The Strad Issue: January 2008
Musicians: Midori (violin) Robert McDonald (piano)
Composer: Bach, Bartók

Midori’s Bach comes without those politically correct qualities that are a primary part of today’s period-instrument specialists. Her sound for the A minor Sonata is warmed by vibrato, every bar in the first three movements replete with expressive nuances. At times rhythm and tempo grow so relaxed that we are left with the feeling of free extemporisation. Dynamics are liberally applied as every note takes on its own colour and chords are spread and avoid any suggestion of that squeezed-out quality beloved of Baroque exponents.

There are moments when Midori savours the music at considerable leisure, but she judges to a nicety the balance and pulse of the melodic line against the plodding quaver (?) accompaniment in the Andante third movement. The technically demanding second and fourth movements find her playing bristling with virtuosity, and her spotless intonation and technical mastery deliver a stunningly brilliant final Allegro.

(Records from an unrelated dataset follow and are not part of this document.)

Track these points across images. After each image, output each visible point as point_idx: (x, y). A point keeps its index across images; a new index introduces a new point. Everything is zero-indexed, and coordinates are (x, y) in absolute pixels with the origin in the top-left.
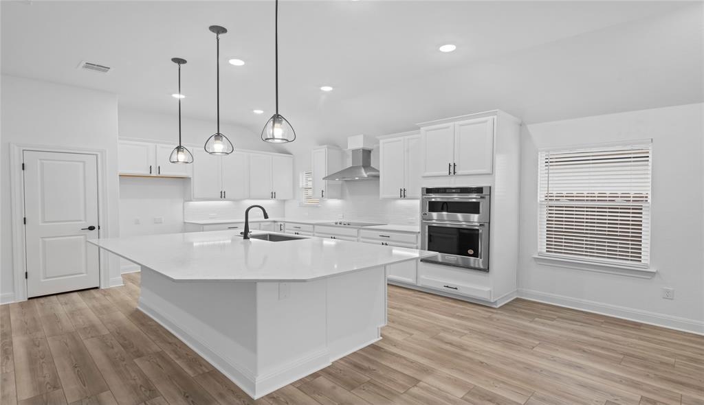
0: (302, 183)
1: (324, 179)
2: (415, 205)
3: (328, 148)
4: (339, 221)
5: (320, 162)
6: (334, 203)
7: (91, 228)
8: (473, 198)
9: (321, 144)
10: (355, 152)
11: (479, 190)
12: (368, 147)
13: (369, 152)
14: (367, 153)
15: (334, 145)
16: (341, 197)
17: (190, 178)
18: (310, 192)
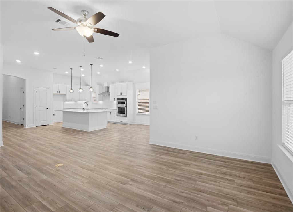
0: (93, 96)
1: (98, 95)
2: (116, 102)
3: (99, 86)
4: (101, 107)
5: (97, 89)
6: (101, 102)
7: (48, 109)
8: (124, 101)
9: (98, 84)
10: (105, 87)
11: (125, 99)
12: (108, 86)
13: (109, 87)
14: (108, 88)
15: (101, 85)
16: (102, 100)
17: (65, 94)
18: (95, 99)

In sum it may not have period credentials, but many will love its honesty of expression.  

It is interesting to observe Bartók’s relationship with Bach, though the opening of his First Sonata hurls us into the 20th century. Comparison with other performances in the catalogue shows Midori seeking out more of the work’s manifold beauties, and at times the shifting harmonies of the central Adagio take her close to French Impressionism. Robert McDonald reflects her affectionate approach and avoids the naked aggression we often hear in the work, and the duo enjoys the rustic vivacity of the finale.

There is a marked change in ambience between the two works, with the mechanics of the violin heard in the Bach moving to a softer-grained texture for the Bartók.